### Extracted entries ###

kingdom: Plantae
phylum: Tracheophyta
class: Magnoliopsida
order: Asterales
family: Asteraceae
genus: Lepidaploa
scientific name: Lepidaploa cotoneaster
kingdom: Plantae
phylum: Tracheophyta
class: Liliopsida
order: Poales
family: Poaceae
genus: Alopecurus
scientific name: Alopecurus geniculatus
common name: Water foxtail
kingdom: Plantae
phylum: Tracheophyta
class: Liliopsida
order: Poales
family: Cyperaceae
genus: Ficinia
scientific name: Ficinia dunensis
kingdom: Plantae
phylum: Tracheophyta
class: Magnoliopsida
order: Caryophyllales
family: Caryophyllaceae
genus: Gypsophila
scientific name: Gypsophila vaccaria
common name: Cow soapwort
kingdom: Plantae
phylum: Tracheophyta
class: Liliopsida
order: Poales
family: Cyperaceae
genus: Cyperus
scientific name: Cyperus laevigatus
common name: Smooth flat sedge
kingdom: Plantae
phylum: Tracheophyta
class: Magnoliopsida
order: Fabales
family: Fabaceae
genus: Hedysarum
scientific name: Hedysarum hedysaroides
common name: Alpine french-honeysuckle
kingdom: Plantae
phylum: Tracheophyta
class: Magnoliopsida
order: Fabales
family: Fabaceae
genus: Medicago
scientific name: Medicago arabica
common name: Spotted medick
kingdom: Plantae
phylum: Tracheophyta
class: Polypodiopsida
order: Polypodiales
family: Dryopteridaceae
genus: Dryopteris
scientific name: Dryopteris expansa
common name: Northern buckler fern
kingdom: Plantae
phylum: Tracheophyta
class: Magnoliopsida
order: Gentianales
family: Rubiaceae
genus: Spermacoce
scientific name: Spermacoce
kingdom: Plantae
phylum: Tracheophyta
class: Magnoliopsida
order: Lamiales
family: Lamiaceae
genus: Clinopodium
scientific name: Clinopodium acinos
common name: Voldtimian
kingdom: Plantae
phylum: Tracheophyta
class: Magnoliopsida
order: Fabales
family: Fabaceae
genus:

###

Job: Can you reproduce the records verbatim, from the line with "common name: Cow soapwort" through the final line of the records, including both of those lines?

Task response:
common name: Cow soapwort
kingdom: Plantae
phylum: Tracheophyta
class: Liliopsida
order: Poales
family: Cyperaceae
genus: Cyperus
scientific name: Cyperus laevigatus
common name: Smooth flat sedge
kingdom: Plantae
phylum: Tracheophyta
class: Magnoliopsida
order: Fabales
family: Fabaceae
genus: Hedysarum
scientific name: Hedysarum hedysaroides
common name: Alpine french-honeysuckle
kingdom: Plantae
phylum: Tracheophyta
class: Magnoliopsida
order: Fabales
family: Fabaceae
genus: Medicago
scientific name: Medicago arabica
common name: Spotted medick
kingdom: Plantae
phylum: Tracheophyta
class: Polypodiopsida
order: Polypodiales
family: Dryopteridaceae
genus: Dryopteris
scientific name: Dryopteris expansa
common name: Northern buckler fern
kingdom: Plantae
phylum: Tracheophyta
class: Magnoliopsida
order: Gentianales
family: Rubiaceae
genus: Spermacoce
scientific name: Spermacoce
kingdom: Plantae
phylum: Tracheophyta
class: Magnoliopsida
order: Lamiales
family: Lamiaceae
genus: Clinopodium
scientific name: Clinopodium acinos
common name: Voldtimian
kingdom: Plantae
phylum: Tracheophyta
class: Magnoliopsida
order: Fabales
family: Fabaceae
genus:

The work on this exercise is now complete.